Collected material START

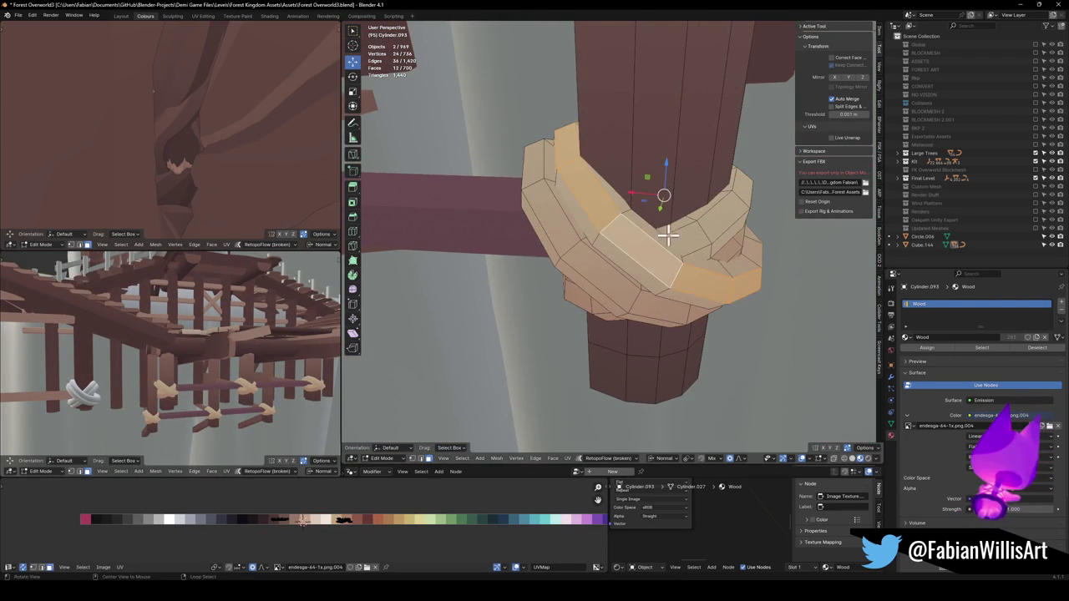
pyautogui.keyDown('alt'); pyautogui.keyDown('shift'); pyautogui.click(642, 242); pyautogui.keyUp('shift'); pyautogui.keyUp('alt')
pyautogui.moveTo(658, 289); pyautogui.dragTo(644, 279)
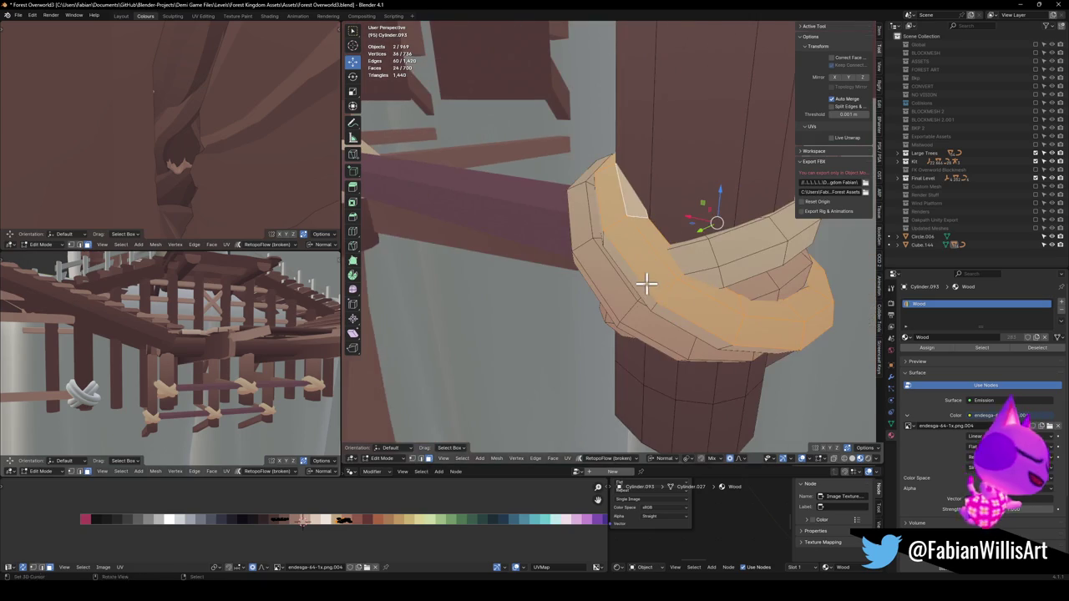
pyautogui.keyDown('alt'); pyautogui.keyDown('shift'); pyautogui.click(618, 311); pyautogui.keyUp('shift'); pyautogui.keyUp('alt')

Collected material END

Exclude images. Return the data above verbatim.

## Output of the exercise
pyautogui.keyDown('alt'); pyautogui.keyDown('shift'); pyautogui.click(642, 242); pyautogui.keyUp('shift'); pyautogui.keyUp('alt')
pyautogui.moveTo(658, 289); pyautogui.dragTo(644, 279)
pyautogui.keyDown('alt'); pyautogui.keyDown('shift'); pyautogui.click(618, 311); pyautogui.keyUp('shift'); pyautogui.keyUp('alt')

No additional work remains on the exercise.